Having two of his musical icons record one of his tracks certainly helped — "the chip just flew off my shoulder," he said — but deciding to chart a path as an independent singer rather than a Music Row songwriter cemented the deal.

"Mainstream radio success doesn't appeal to me anymore," Davis said. "I'd have to sell my soul, and I just don't want to do it."

Slugging it out for 15 years had gotten "pretty miserable," he said. 

"I didn't have the success that I wanted. I couldn't put my name next to anything I was really, really proud of," Davis said. "It was a little demoralizing. But at the same time, it really did teach me to be very, very patient.

"I remember the day that Willie and Merle recorded my song, I kept myself busy. There's always a chance that things will fall apart. Even when I got the call that they cut it, I was so surprised. Even though I knew it was in the stack of songs and that Willie loved it, I still expected everything to fall apart."

Turns out, he didn't have to worry, and he ended up bonding with Nelson.

"I've gotten to spend some time with him since then," Davis said. "Him and I and Melonie (Cannon, a singer and sister of Marla's) sat behind the Ryman on his bus and smoked some joints and listened to the whole album.

"It was magnanimous, man."

Now, Davis wants to pattern his career after folks like Scott and Jamey Johnson (who joined Nelson to sing backup on Davis' version of the Ed Bruce song "Old Worn-Out Cowboys") and Cody Jinks, the Texas country artist who picked a song he cowrote with Davis to be the title track and first single for his next album, I'm Not the Devil.

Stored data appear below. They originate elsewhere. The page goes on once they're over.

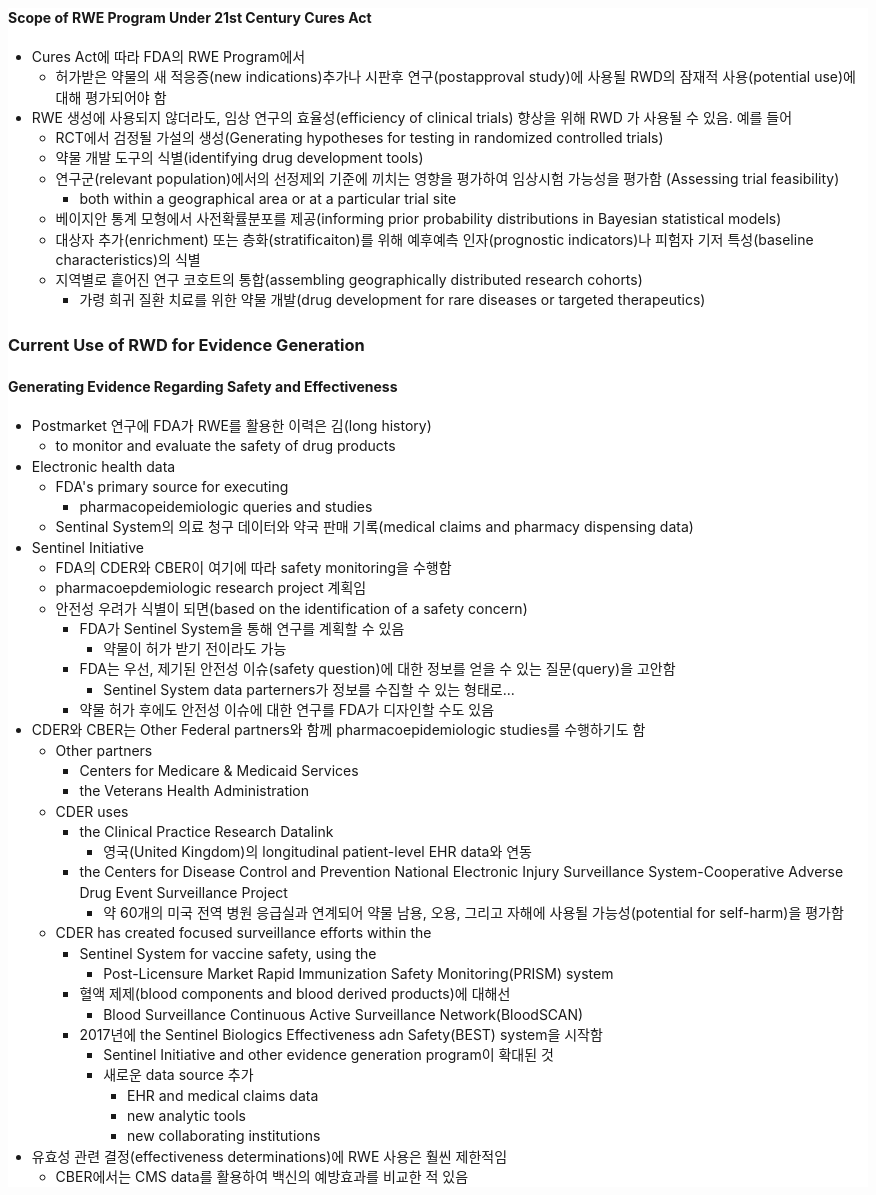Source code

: #### Scope of RWE Program Under 21st Century Cures Act
- Cures Act에 따라 FDA의 RWE Program에서 
	- 허가받은 약물의 새 적응증(new indications)추가나 시판후 연구(postapproval study)에 사용될 RWD의 잠재적 사용(potential use)에 대해 평가되어야 함 
- RWE 생성에 사용되지 않더라도, 임상 연구의 효율성(efficiency of clinical trials) 향상을 위해 RWD 가 사용될 수 있음. 예를 들어
	- RCT에서 검정될 가설의 생성(Generating hypotheses for testing in randomized controlled trials)
	- 약물 개발 도구의 식별(identifying drug development tools)
	- 연구군(relevant population)에서의 선정제외 기준에 끼치는 영향을 평가하여 임상시험 가능성을 평가함 (Assessing trial feasibility)
		- both within a geographical area or at a particular trial site
	- 베이지안 통계 모형에서 사전확률분포를 제공(informing prior probability distributions in Bayesian statistical models)
	- 대상자 추가(enrichment) 또는 층화(stratificaiton)를 위해 예후예측 인자(prognostic indicators)나 피험자 기저 특성(baseline characteristics)의 식별 
	- 지역별로 흩어진 연구 코호트의 통합(assembling geographically distributed research cohorts)
		- 가령 희귀 질환 치료를 위한 약물 개발(drug development for rare diseases or targeted therapeutics)

### Current Use of RWD for Evidence Generation
#### Generating Evidence Regarding Safety and Effectiveness
- Postmarket 연구에 FDA가 RWE를 활용한 이력은 김(long history)
	- to monitor and evaluate the safety of drug products
- Electronic health data
	- FDA's primary source for executing
		- pharmacopeidemiologic queries and studies
	- Sentinal System의 의료 청구 데이터와 약국 판매 기록(medical claims and pharmacy dispensing data)
- Sentinel Initiative
	- FDA의 CDER와 CBER이 여기에 따라 safety monitoring을 수행함
	- pharmacoepdemiologic research project 계획임
	- 안전성 우려가 식별이 되면(based on the identification of a safety concern)
		- FDA가 Sentinel System을 통해 연구를 계획할 수 있음
			- 약물이 허가 받기 전이라도 가능
		- FDA는 우선, 제기된 안전성 이슈(safety question)에 대한 정보를 얻을 수 있는 질문(query)을 고안함
			- Sentinel System data parterners가 정보를 수집할 수 있는 형태로...
		- 약물 허가 후에도 안전성 이슈에 대한 연구를 FDA가 디자인할 수도 있음
- CDER와 CBER는 Other Federal partners와 함께 pharmacoepidemiologic studies를 수행하기도 함 
	- Other partners
		- Centers for Medicare & Medicaid Services
		- the Veterans Health Administration
	- CDER uses 
		- the Clinical Practice Research Datalink
			- 영국(United Kingdom)의 longitudinal patient-level EHR data와 연동 
		- the Centers for Disease Control and Prevention National Electronic Injury Surveillance System-Cooperative Adverse Drug Event Surveillance Project 
			- 약 60개의 미국 전역 병원 응급실과 연계되어 약물 남용, 오용, 그리고 자해에 사용될 가능성(potential for self-harm)을 평가함 
	- CDER has created focused surveillance efforts within the
		- Sentinel System for vaccine safety, using the
			- Post-Licensure Market Rapid Immunization Safety Monitoring(PRISM) system
		- 혈액 제제(blood components and blood derived products)에 대해선
			- Blood Surveillance Continuous Active Surveillance Network(BloodSCAN)
		- 2017년에 the Sentinel Biologics Effectiveness adn Safety(BEST) system을 시작함
			- Sentinel Initiative and other evidence generation program이 확대된 것
			- 새로운 data source 추가
				- EHR and medical claims data
				- new analytic tools
				- new collaborating institutions 
- 유효성 관련 결정(effectiveness determinations)에 RWE 사용은 훨씬 제한적임
	- CBER에서는 CMS data를 활용하여 백신의 예방효과를 비교한 적 있음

"They're on the fringes of country music, and I think that's where I fit in," Davis said.

Davis performed in April at Buckin' Wild in Erick, Okla., where the festival got its start, and he said he's looking forward to another go-round.

"It went great, man. I want to say it was my first rodeo," Davis said.

Saturday's festival runs from noon to midnight in the Amarillo National Center on the Tri-State Fairgrounds, 3301 S.E. 10th Ave. Tickets are $55 for adults, $40 for students ages 13 to 17 or military, and $25 for children ages 6 to 12.